[Exercise brief]:
Copy out exactly the lines below that run from the one holding "Nomenclature" to the one holding "Date d’échéance", keeping both of those lines and no others.

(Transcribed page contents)
^^^^^^^^^^^^^^^^

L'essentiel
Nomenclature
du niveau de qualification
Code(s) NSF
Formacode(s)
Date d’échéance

^^^^^^^^^^^^^^^^

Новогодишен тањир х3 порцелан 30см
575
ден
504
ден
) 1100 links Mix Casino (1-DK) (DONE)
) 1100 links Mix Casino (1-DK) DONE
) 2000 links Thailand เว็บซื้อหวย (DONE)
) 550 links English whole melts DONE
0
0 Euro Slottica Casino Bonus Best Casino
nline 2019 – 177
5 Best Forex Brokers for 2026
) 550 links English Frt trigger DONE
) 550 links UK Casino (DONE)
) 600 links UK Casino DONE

^^^^^^^^^^^^^^^^

[Response area]:
Nomenclature
du niveau de qualification
Code(s) NSF
Formacode(s)
Date d’échéance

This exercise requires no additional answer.